Which begs the question: If you’re going to have to wait months and will be spending lots of money anyway, why not simply hire a dress designer from the beginning?
Hiring a dress designer isn’t something that only very well-off brides do anymore. Today women of all economic and social backgrounds hire dress designers to design their wedding dresses. Even if you’re cash-strapped, there are independent designers waiting for the chance to add your dress to their portfolio (the abundance of indie designers might be because, according to “Five Great Careers for Trendsetters,” fashion design is one of the fastest growing fields of employment).
If you are considering hiring a designer to create a custom wedding dress, it is important that you not simply hire the first person you find online. Instead, use the following tips to help you find the perfect person to design your wedding dress.
Finding the perfect fit isn’t as hard as you think!

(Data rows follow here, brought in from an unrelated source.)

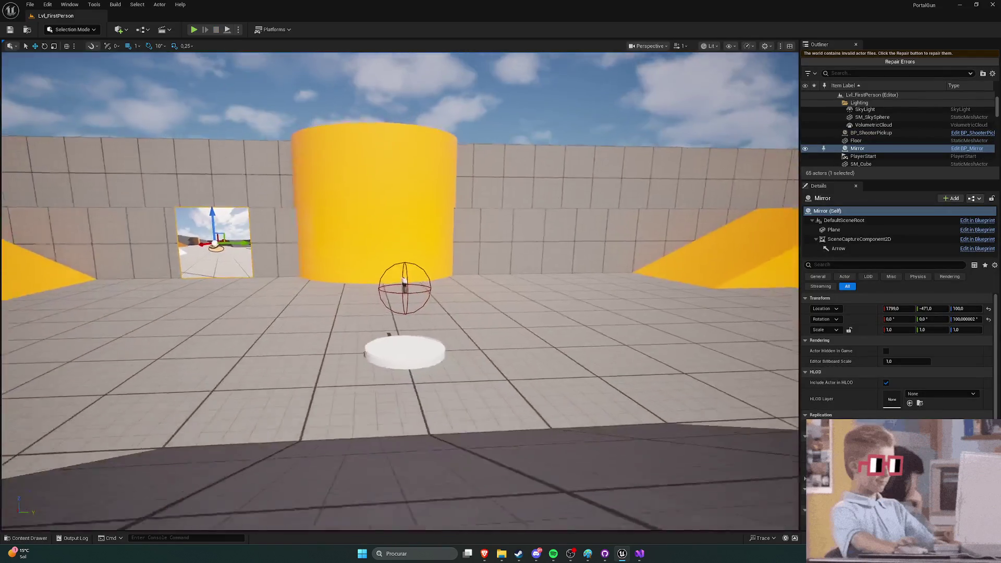
Step: Drag BP_PortalWall from the content browser into the level and look around the viewport
key(ctrl+space)
drag(250, 406, 316, 294)
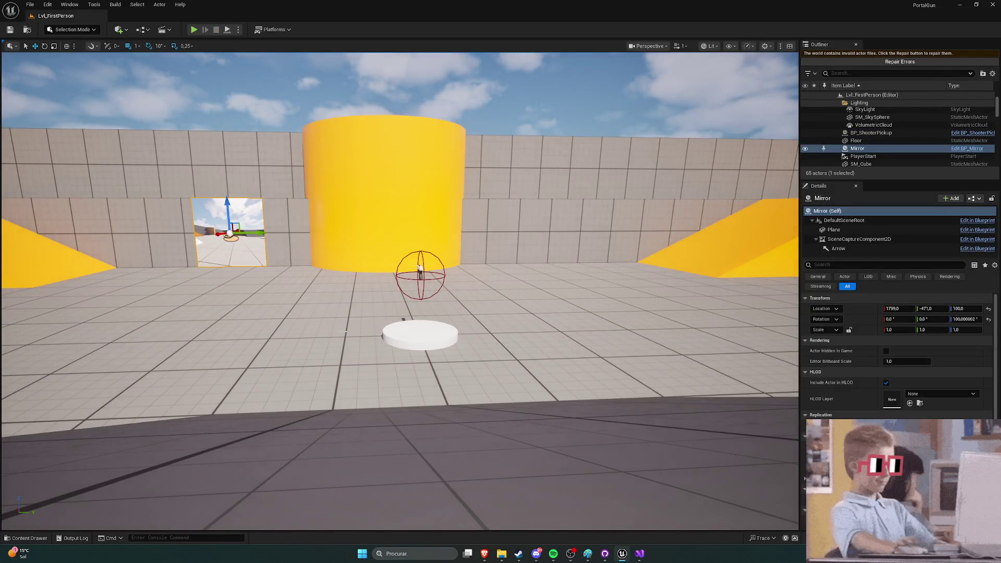
key(ctrl+space)
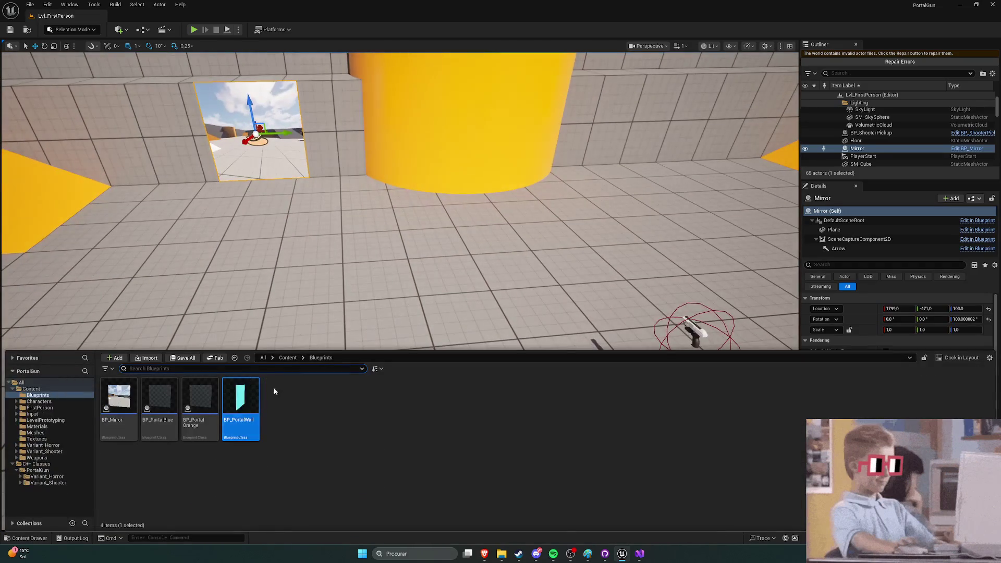
drag(296, 394, 276, 344)
mouse_move(396, 292)
mouse_down()
mouse_move(355, 289)
mouse_move(376, 292)
mouse_move(380, 313)
mouse_move(385, 297)
mouse_move(396, 307)
mouse_move(414, 291)
mouse_up()
key(ctrl+space)
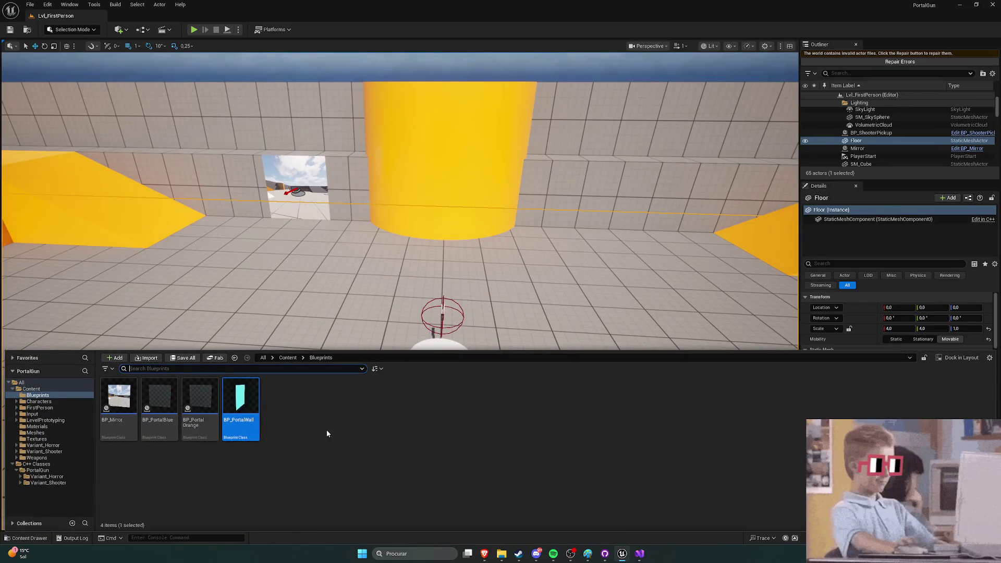
click(640, 554)
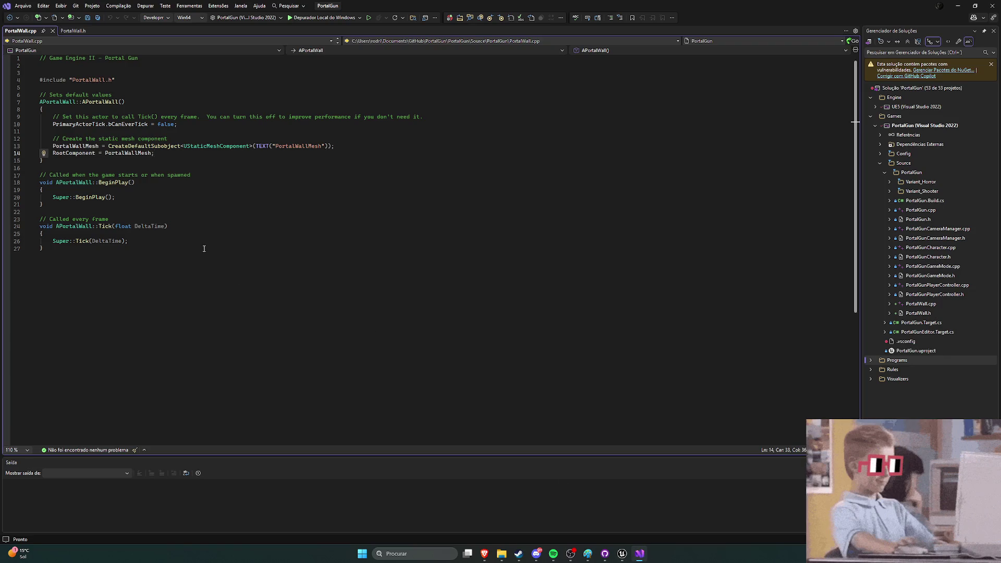
key(alt+Tab)
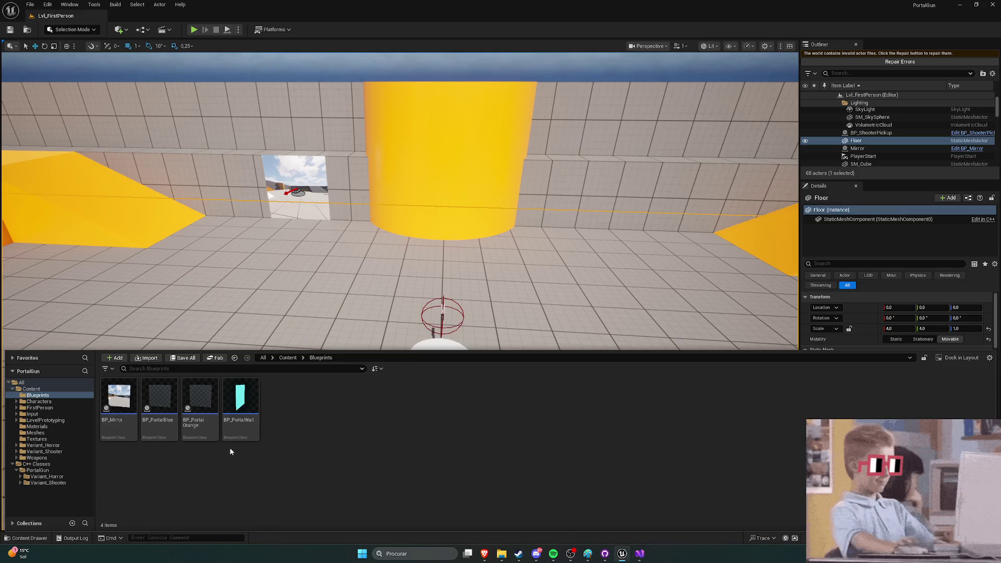
Step: Browse C++ Classes > PortalGun > Variant_Shooter and open ShooterCharacter in Visual Studio
click(37, 470)
click(46, 477)
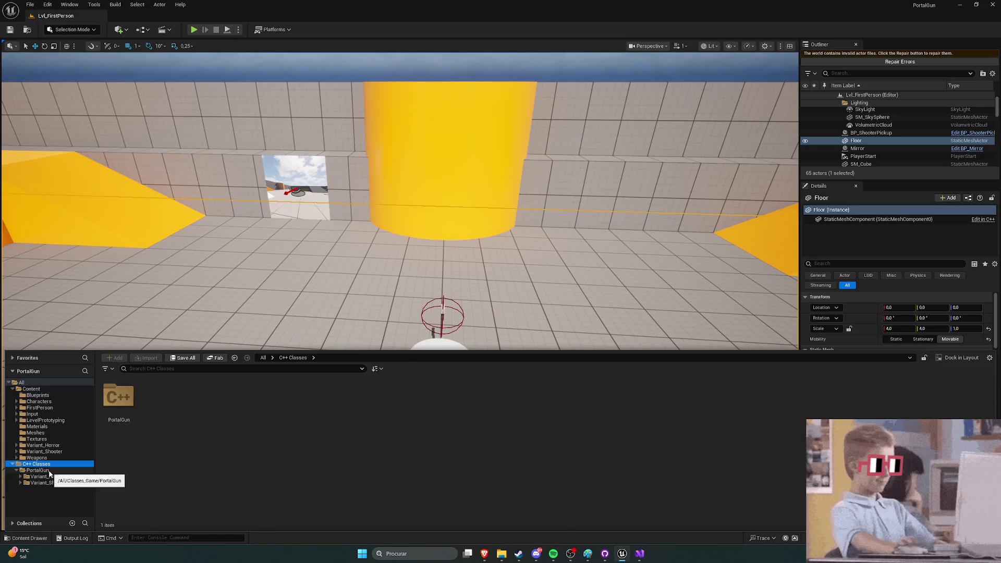
click(37, 470)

1. Start with your inner circle.
Is someone in your circle of friends or family great with a sewing machine? Does someone you know have a flair for fashion? Having a friend or family member design and make your dress is a fantastic way to both involve that friend in your big day and to get a one-of-a-kind wedding dress (often for the cost of the fabric and not much more).
2. Local is always best.
When you hire someone locally, you’ll be able to go in for fittings in person. If you can’t find a single person with whom you want to work, don’t worry; there are dress makers who will work over email and the phone. You might want to start shopping around for a local person to do alterations if they’re needed though.
3. Ask for references.
Run away from anybody who insists that they know what they’re doing and that you don’t need to see examples of their work (beyond the photos in their portfolio). You want to know what it is like to work with the person as much as you want to be able to see a finished garment with your own eyes.
4. Make sure you hire someone who knows how to make a pattern from scratch.
Just because someone is great at working with an existing pattern doesn’t mean they have the skills and knowledge to build a pattern based on your specifications. You need someone with that skill if you want a dress that is really one of a kind and not something that was found in a book or online.
5. Pay attention to the details of garments made by your potential designer.
Look at the seams and edging to see how well the garments are constructed. Anything can look great from far away. You want something that looks great close up, too.
These are just five of the things that you need to remember when you’re hiring someone to build your wedding dress from scratch. Did you have your wedding dress custom built? How did you find your designer?